Peut-on envisager l’émergence sans industrialisation?
[Envoyé spécial] L’industrialisation est-elle une voie obligée vers l’émergence ? C’est par cette interpellation forte que s’est ouverte le 4ème congrès des économistes africains, le 16 novembre à Accra. Le thème général de la rencontre, qui traite de «Politiques industrielles et performances économiques» exprime le parti pris des économistes africains pour le pragmatisme.
Introduit par Dr René N’Guettia Kouassi, chef économiste de l’Union Africaine, le sujet du rapport de l’émergence à l’industrialisation interpelle forcément l’intelligentsia et les décideurs africains. A l’exemple du haut commissaire aux Affaires Economiques de l’Union Africaines, Anthony Mothae Maruping, présent à l’ouverture du congrès, et qui appelle à bien lire les statistiques, les économistes africains militent pour une interprétation plus approfondie des performances enregistrées par le continent au cours des dix dernières années. «Il n y a pas longtemps tout le monde se gargarisait d’une croissance africaine de 4 à 5%. Or, c’est un taux bas comparé à la forte croissance démographique de nos pays», a déclaré M. Maruping.
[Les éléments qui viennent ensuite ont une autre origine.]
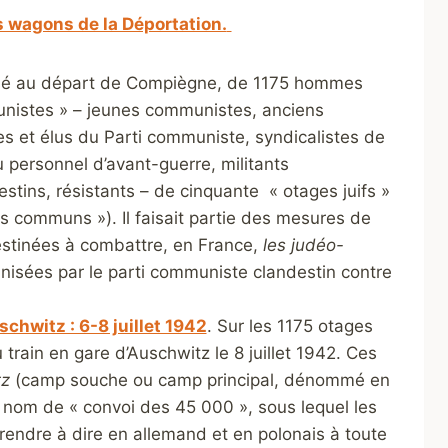
 wagons de la Déportation.
sé au départ de Compiègne, de 1175 hommes
nistes » – jeunes communistes, anciens
es et élus du Parti communiste, syndicalistes de
 personnel d’avant-guerre, militants
estins, résistants – de cinquante « otages juifs »
ts communs »). Il faisait partie des mesures de
estinées à combattre, en France,
les judéo-
nisées par le parti communiste clandestin contre
hwitz : 6-8 juillet 1942
. Sur les 1175 otages
 train en gare d’Auschwitz le 8 juillet 1942. Ces
tz
(camp souche ou camp principal, dénommé en
e nom de « convoi des 45 000 », sous lequel les
rendre à dire en allemand et en polonais à toute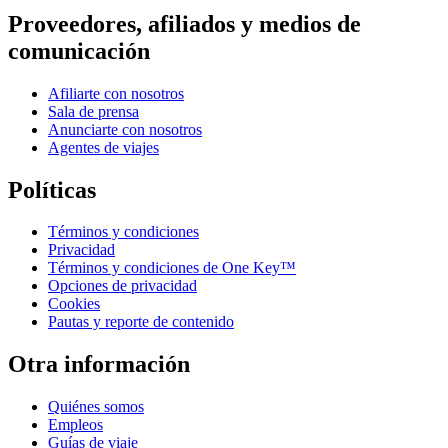
Proveedores, afiliados y medios de
comunicación
Afiliarte con nosotros
Sala de prensa
Anunciarte con nosotros
Agentes de viajes
Políticas
Términos y condiciones
Privacidad
Términos y condiciones de One Key™
Opciones de privacidad
Cookies
Pautas y reporte de contenido
Otra información
Quiénes somos
Empleos
Guías de viaje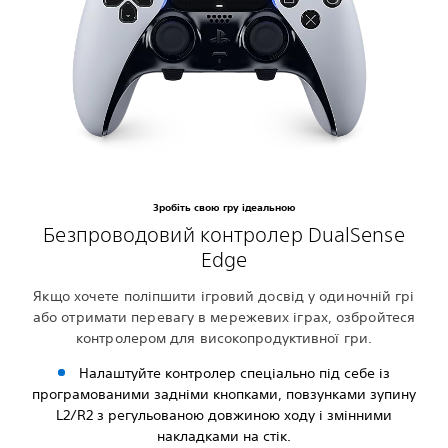
Зробіть свою гру ідеальною
Безпроводовий контролер DualSense
Edge
Якщо хочете поліпшити ігровий досвід у одиночній грі
або отримати перевагу в мережевих іграх, озбройтеся
контролером для високопродуктивної гри.
Налаштуйте контролер спеціально під себе із
програмованими задніми кнопками, повзунками зупину
L2/R2 з регульованою довжиною ходу і змінними
накладками на стік.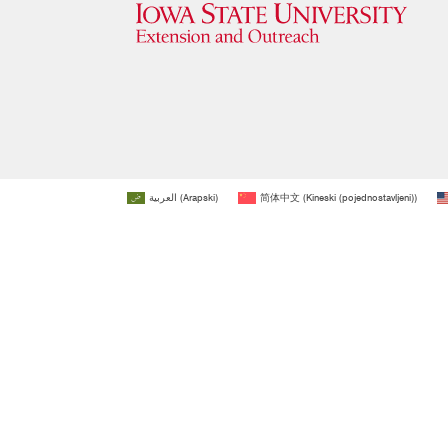
العربية
(
Arapski
)
简体中文
(
Kineski (pojednostavljeni)
)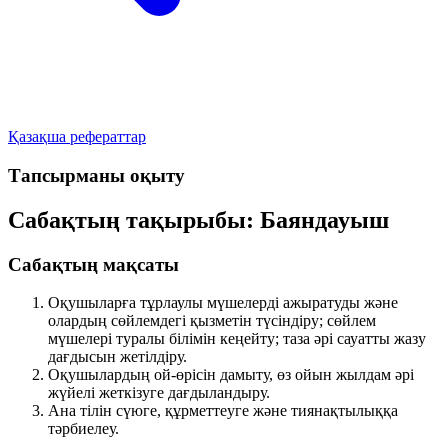
Қазақша рефераттар
Тапсырманы оқыту
Сабақтың тақырыбы: Баяндауыш
Сабақтың мақсаты
Оқушыларға тұрлаулы мүшелерді ажыратуды және
олардың сөйлемдегі қызметін түсіндіру; сөйлем
мүшелері туралы білімін кеңейту; таза әрі сауатты жазу
дағдысын жетілдіру.
Оқушылардың ой-өрісін дамыту, өз ойын жылдам әрі
жүйелі жеткізуге дағдыландыру.
Ана тілін сүюге, құрметтеуге және тиянақтылыққа
тәрбиелеу.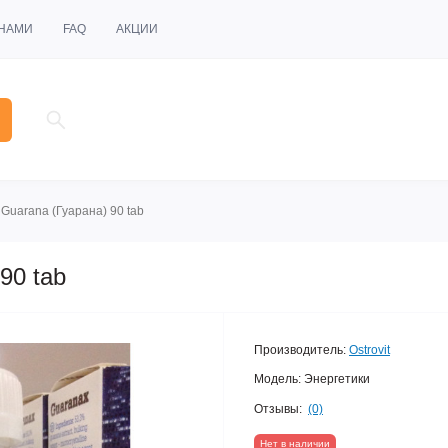
 НАМИ
FAQ
АКЦИИ
t Guarana (Гуарана) 90 tab
90 tab
Производитель:
Ostrovit
Модель:
Энергетики
Отзывы:
(0)
Нет в наличии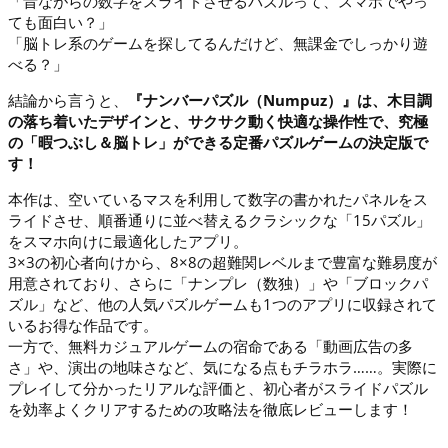
「昔ながらの数字をスライドさせるパズルって、スマホでやっ
ても面白い？」
「脳トレ系のゲームを探してるんだけど、無課金でしっかり遊
べる？」
結論から言うと、
『ナンバーパズル（Numpuz）』は、木目調
の落ち着いたデザインと、サクサク動く快適な操作性で、究極
の「暇つぶし＆脳トレ」ができる定番パズルゲームの決定版で
す！
本作は、空いているマスを利用して数字の書かれたパネルをス
ライドさせ、順番通りに並べ替えるクラシックな「15パズル」
をスマホ向けに最適化したアプリ。
3×3の初心者向けから、8×8の超難関レベルまで豊富な難易度が
用意されており、さらに「ナンプレ（数独）」や「ブロックパ
ズル」など、他の人気パズルゲームも1つのアプリに収録されて
いるお得な作品です。
一方で、無料カジュアルゲームの宿命である「動画広告の多
さ」や、演出の地味さなど、気になる点もチラホラ……。実際に
プレイして分かったリアルな評価と、初心者がスライドパズル
を効率よくクリアするための攻略法を徹底レビューします！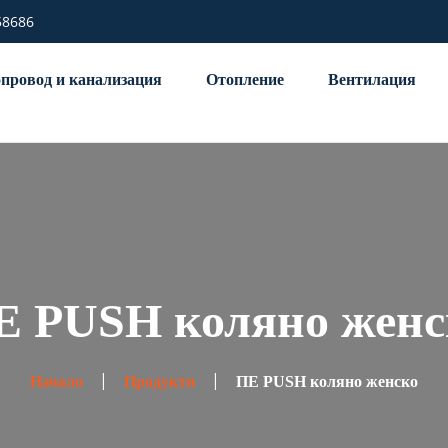
58686
провод и канализация
Отопление
Вентилация
Е PUSH коляно женс
Начало
Продукти
ПЕ PUSH коляно женско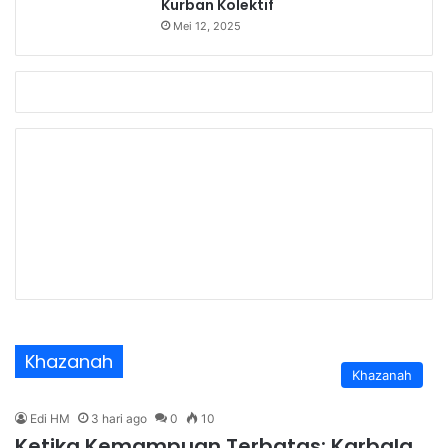
Kurban Kolektif
Mei 12, 2025
Khazanah
Khazanah
Edi HM
3 hari ago
0
10
Ketika Kemampuan Terbatas: Karbala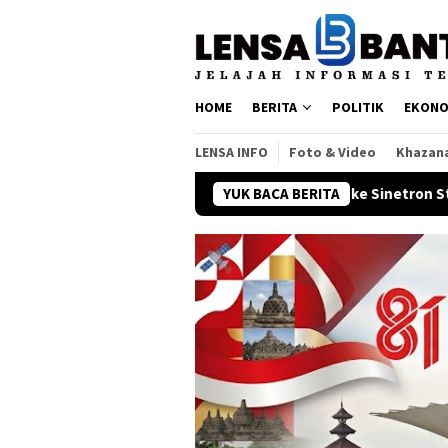
Loncat
ke
konten
HOME
BERITA
POLITIK
EKONO
LENSA INFO
Foto & Video
Khazan
Ari Irham Kembali ke Sinetron Stripping, Adu Chemistry 
YUK BACA BERITA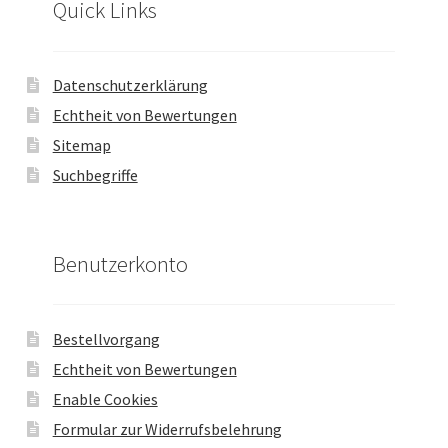
Quick Links
Datenschutzerklärung
Echtheit von Bewertungen
Sitemap
Suchbegriffe
Benutzerkonto
Bestellvorgang
Echtheit von Bewertungen
Enable Cookies
Formular zur Widerrufsbelehrung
Pour le haut commissaire de l’Union Africaine, «ces forts taux de croissance traduisent avant tout la hausse des cours de matières premières». La plupart des intervenants à ce congrès préconisent l’industrialisation, vue comme le vecteur de transformation le plus efficace dans l’histoire de l’économie de développement.
L’agenda 2063 de l’Union Africaine et l’agenda 2030 des Nations Unies (Objectifs de développement durable) ne sont pas en conflit selon Anthony Mothae Maruping, haut commissaire aux Affaires économiques de l’Union Africaine.
Cette préoccupation figure en bonne place dans l’agenda 2063 de l’Union Africaine adopté en juin 2015 et l’agenda 2030 des Nations Unies sur les objectifs de développement durable adopté le 15 septembre 2015. «Les deux agendas, celui de l’industrialisation de l’Afrique et celui du développement durable (ODD), ne sont pas en conflit», a répondu le haut commissaire de l’Union Africaine à une question de Financial Afrik introduisant la conférence de presse.
Pour sa part, la vice- ministre ghanéenne des Finances a insisté sur la productivité et l’amélioration de l’environnement des affaires comme paramètres essentiels de la transformation du continent.
Le décors planté, il a fallu par la suite entrer dans le vif du sujet et passer aux conditions de l’industrialisation. Le Camerounais Adom Desiré mettra l’accent sur le déficit en ingénieurs et en compétences à travers une présentation riche en chiffres et en figures (nous y reviendrons).
Quant à L’évêque et économiste Ghanéen, Bishop Peter Kekeré, qui porte bien ces deux fonctions d’apparence opposées, il citera, parmi les conditions de l’émergence, la disponibilité des compétences, une politique industrielle efficace, la stabilité politique et économique et l’intégration africaine. Malek Jihane, économiste de son Etat, rappelle quant à elle qu’ «une bonne politique d’industrialisation nécessite l’adoption du modèle de transformation structurelle».
Aussi, au delà du débat de l’industrialisation de l’Afrique par la transformation de ses matières premières (chocolat en Côte d’Ivoire) ou par l’exploitation des opportunités diverses offertes par le raccordement aux bouts de la chaîne de valeur de la mondialisation (composants aéronautiques au Maghreb), il s’agit, pour les Etats, de ne pas rater les nouvelles opportunités: «Depuis cinq ans, la consommation privée interne tire la croissance», lance Francis Mensah qui noteaussi un début de la montée de l’investissement privé.
Cette émergence de la classe moyenne africaine pose de nouveaux défis sur le plan micro-économique en obligeant les entreprises à l’effort de labelisation, remarque Zeinabou Dia, expert en communication venue du Gabon. Une question qui sous-entend le passage des industries africaines de la sous-traitance à la co-traitance et à ces normes industrielles indispensables à la certification.
D’autres questions comme la place de l’innovation dans le développement endogène, la conciliation de l’industrialisation avec les engagements internationaux et, entre autres, l’adéquation des cadres nationaux d’émergence avec les cadres régionaux, panafricains et internationaux, ou encore place de la monnaie et du taux de change, vont être traitées en longueur au cours de ce congré qui se tient jusqu’au 18 novembre.